Problem to solve. Find every line containing "בשעה" in the records below and report the tally as a bare number.

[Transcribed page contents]
────
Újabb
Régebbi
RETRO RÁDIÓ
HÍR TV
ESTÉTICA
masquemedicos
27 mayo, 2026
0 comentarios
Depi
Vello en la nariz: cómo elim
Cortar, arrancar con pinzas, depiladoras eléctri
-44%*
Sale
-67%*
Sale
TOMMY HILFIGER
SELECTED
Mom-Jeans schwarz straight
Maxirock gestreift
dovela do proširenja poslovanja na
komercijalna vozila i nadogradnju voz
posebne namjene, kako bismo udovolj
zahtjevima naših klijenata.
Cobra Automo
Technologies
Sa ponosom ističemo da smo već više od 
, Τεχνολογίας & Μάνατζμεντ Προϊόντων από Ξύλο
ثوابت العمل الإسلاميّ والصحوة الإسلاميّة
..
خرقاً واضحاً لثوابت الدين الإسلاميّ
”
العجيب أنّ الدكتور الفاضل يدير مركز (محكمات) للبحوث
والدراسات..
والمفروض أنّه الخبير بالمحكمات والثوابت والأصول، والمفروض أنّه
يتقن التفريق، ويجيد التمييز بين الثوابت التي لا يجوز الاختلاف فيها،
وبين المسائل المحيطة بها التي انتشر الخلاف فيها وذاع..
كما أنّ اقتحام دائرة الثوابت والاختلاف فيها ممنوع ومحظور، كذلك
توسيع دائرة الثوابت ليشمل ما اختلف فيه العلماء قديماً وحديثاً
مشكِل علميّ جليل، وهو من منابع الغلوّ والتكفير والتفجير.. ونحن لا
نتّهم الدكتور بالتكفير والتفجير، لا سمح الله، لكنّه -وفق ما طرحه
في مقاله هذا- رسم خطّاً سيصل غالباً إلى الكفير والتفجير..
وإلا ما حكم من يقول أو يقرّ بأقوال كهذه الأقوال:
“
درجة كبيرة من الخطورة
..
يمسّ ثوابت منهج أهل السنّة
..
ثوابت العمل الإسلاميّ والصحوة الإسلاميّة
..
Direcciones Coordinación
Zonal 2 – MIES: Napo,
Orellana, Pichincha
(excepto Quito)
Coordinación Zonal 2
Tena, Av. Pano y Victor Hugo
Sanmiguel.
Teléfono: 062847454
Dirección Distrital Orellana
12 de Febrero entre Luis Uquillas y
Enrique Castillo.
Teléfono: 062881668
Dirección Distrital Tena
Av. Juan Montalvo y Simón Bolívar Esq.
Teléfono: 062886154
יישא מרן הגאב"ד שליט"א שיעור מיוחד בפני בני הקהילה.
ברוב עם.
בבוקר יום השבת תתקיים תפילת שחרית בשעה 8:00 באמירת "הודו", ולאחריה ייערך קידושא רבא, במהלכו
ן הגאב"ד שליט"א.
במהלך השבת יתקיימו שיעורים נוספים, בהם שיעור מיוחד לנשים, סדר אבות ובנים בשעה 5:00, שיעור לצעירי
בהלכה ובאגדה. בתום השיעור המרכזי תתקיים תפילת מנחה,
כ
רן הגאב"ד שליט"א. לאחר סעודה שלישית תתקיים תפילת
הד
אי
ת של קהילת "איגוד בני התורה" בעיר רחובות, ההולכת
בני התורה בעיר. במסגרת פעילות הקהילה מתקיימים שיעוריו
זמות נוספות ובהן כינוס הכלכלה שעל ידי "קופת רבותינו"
────
Problem solution. 2